Execute the following command to provision the cluster from the specification file previously defined

./rctl apply -f eks-cluster-testing.yaml

If there are no obvious issues with the cluster specification file, the RCTL CLI will initiate provisioning and return the user with a "Task ID". The user can then use the CLI and the task id to check and monitor status.

Example Output

Cluster: demo-eks-testing
{
  "taskset_id": "d2wg4k8",
  "operations": [
    {
      "operation": "NodegroupCreation",
      "resource_name": "ng-1",
      "status": "PROVISION_TASK_STATUS_PENDING"
    },
    {
      "operation": "ClusterCreation",
      "resource_name": "demo-eks-testing",
      "status": "PROVISION_TASK_STATUS_PENDING"
    }
  ],
  "comments": "The status of the operations can be fetched using taskset_id",
  "status": "PROVISION_TASKSET_STATUS_PENDING"
}

To retrieve the status of the CLI operation, enter the below command with the generated "task id"

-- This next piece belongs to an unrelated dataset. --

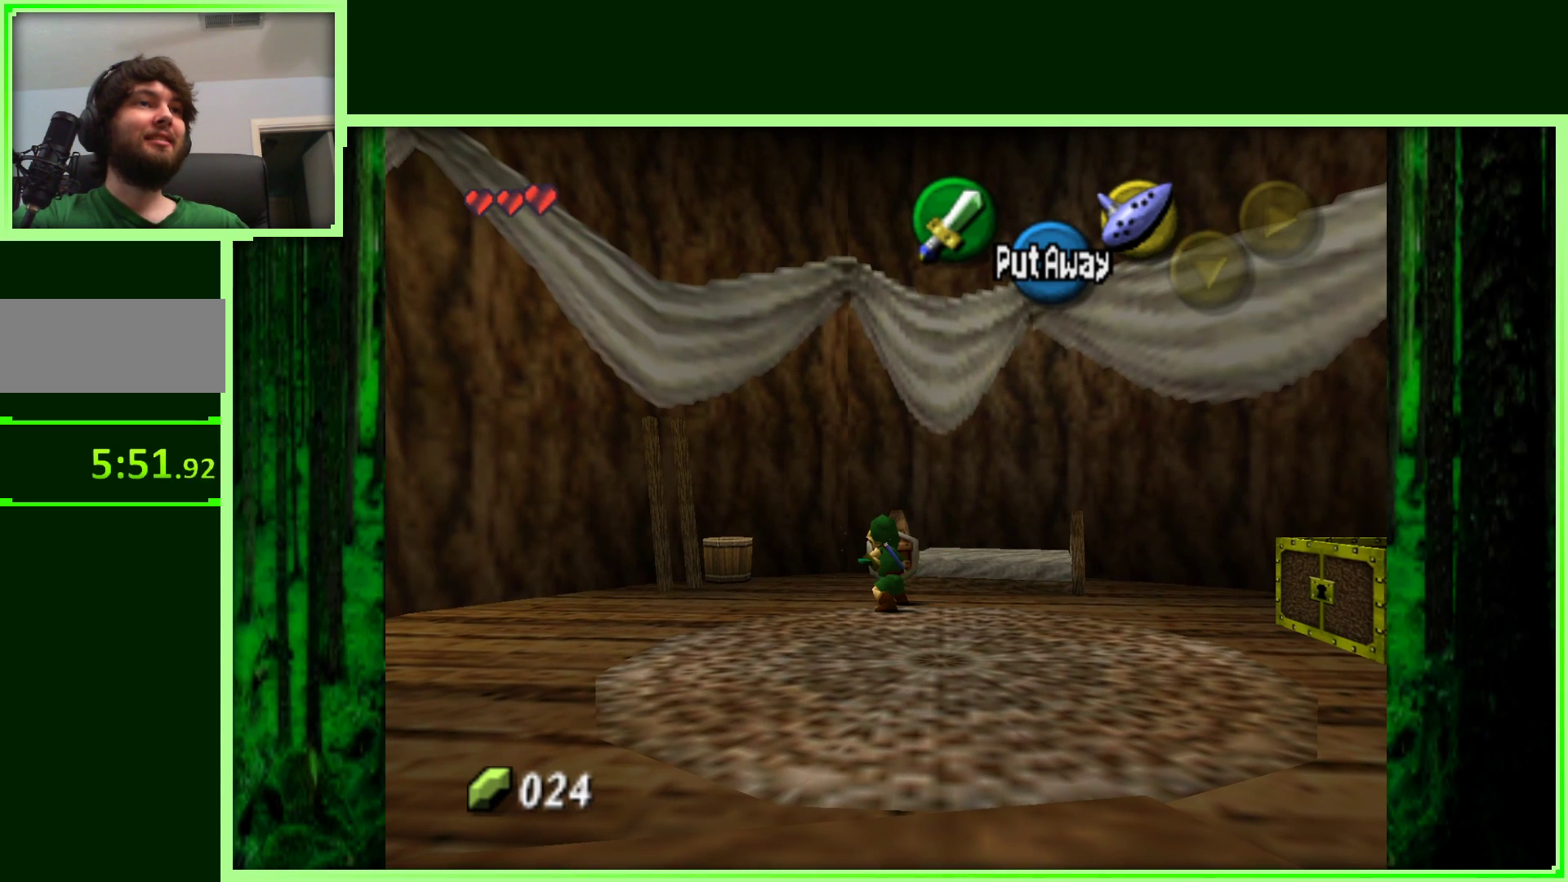
{"buttons": ["B"], "left_stick": "down", "events": []}
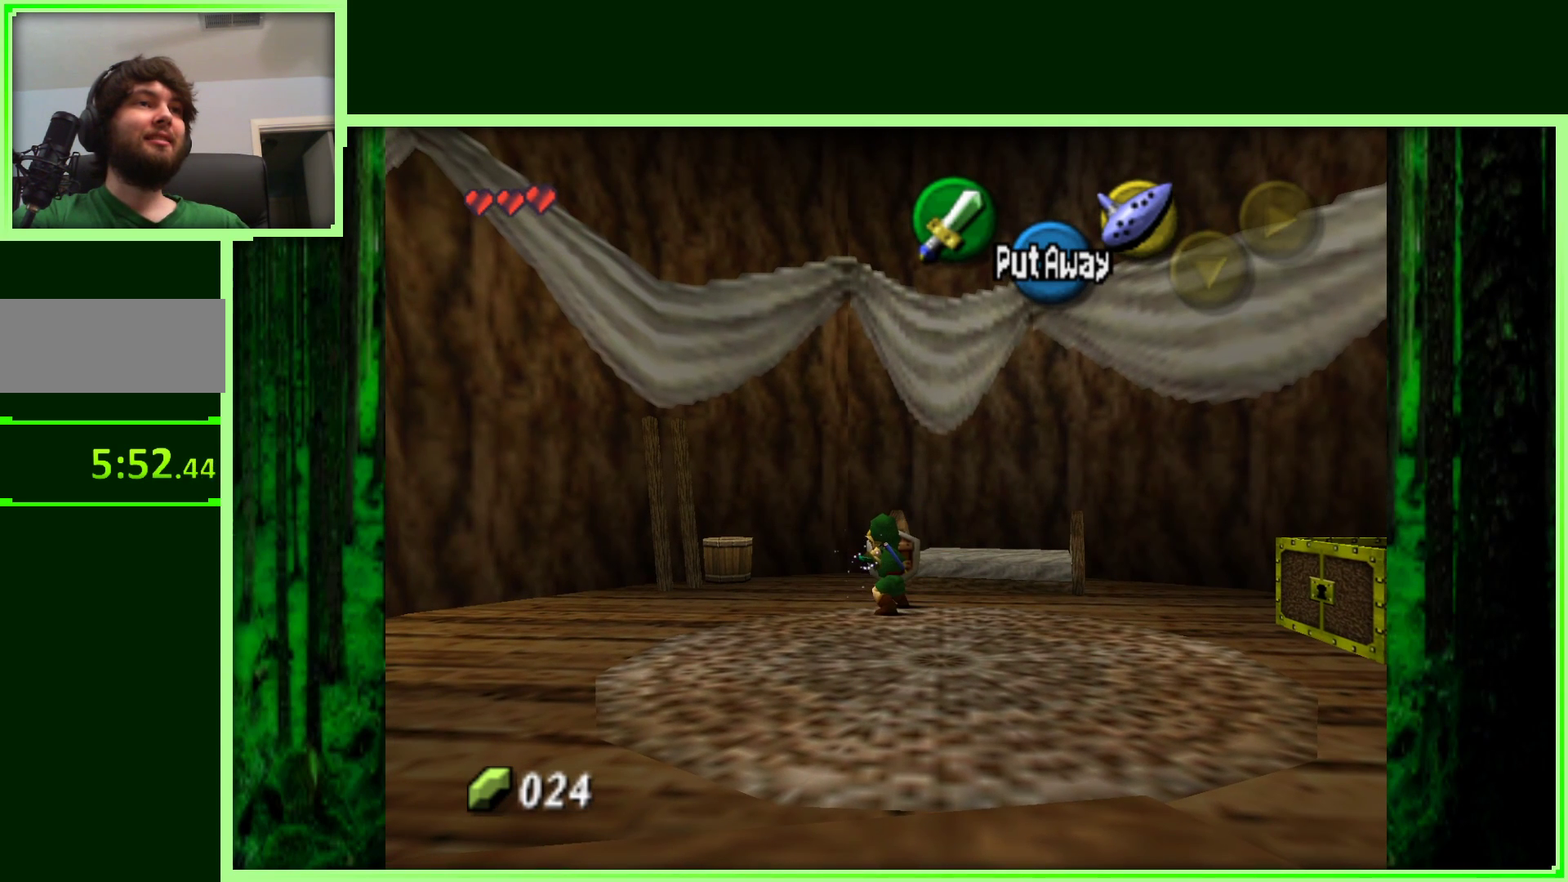
{"buttons": ["B"], "left_stick": "down", "events": []}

./rctl status apply <d2wg4k8>

This should provide with current status of the operation. An illustrative example is shown below.

{
  "taskset_id": "d2wg4k8",
  "operations": [
    {
      "operation": "NodegroupCreation",
      "resource_name": "ng-1",
      "status": "PROVISION_TASK_STATUS_PENDING"
    },
    {
      "operation": "ClusterCreation",
      "resource_name": "demo-eks-testing",
      "status": "PROVISION_TASK_STATUS_INPROGRESS"
    }
  ],
  "comments": "Configuration is being applied to the cluster",
  "status": "PROVISION_TASKSET_STATUS_INPROGRESS"
}

Step 3: Zero Trust Kubectl

Important

Provisionioning an EKS cluster's control plane, configured nodes and applying the cluster blueprint can take 30-40 mins of time.

In the cluster specification, we specified our Amazon EKS Cluster's API Server to be private and secure (i.e. cloaked and not directly reachable on the Internet).

Once provisioning is complete and the cluster blueprint has been synchronized, we will attempt to perform Kubectl operations against our "cloaked" EKS cluster operating "behind a firewall".

The controller provides a zero trust kubectl channel for authorized users.

  • Navigate to the EKS Cluster Card in the project where you provisioned the EKS Cluster
  • Click on the "Kubectl" link
  • This will launch a web based shell for you to securely interact with the API server over a zero trust channel
  • Type a kubectl command such as "kubectl get po -A" to list the pods in ALL the namespaces in your EKS cluster
  • You should see something like the following example.

ZTKA to EKS Cluster

Note

Learn more about Zero Trust Access.


Step 4: Kubernetes Resource Dashboards

The cluster dashboard also comes with an integrated "Kubernetes Resources" dashboard.

  • Click on "Resources" on the cluster card and in a few seconds, all the Kubernetes resources, their status etc is retrieved in near real time and presented to the user. You should see something like the screenshot below.

k8s Resources Dashboard

Note

Learn more about the Integrated Kubernetes Dashboard.


Recap

Congratulations! At this point, you have

  • Successfully configured and provisioned an Amazon EKS cluster in your AWS account using the controller
  • Used the zero trust kubectl service to securely interact with the EKS cluster's API server
  • Used the integrated Kubernetes resources dashboard to view the resources operational on the cluster.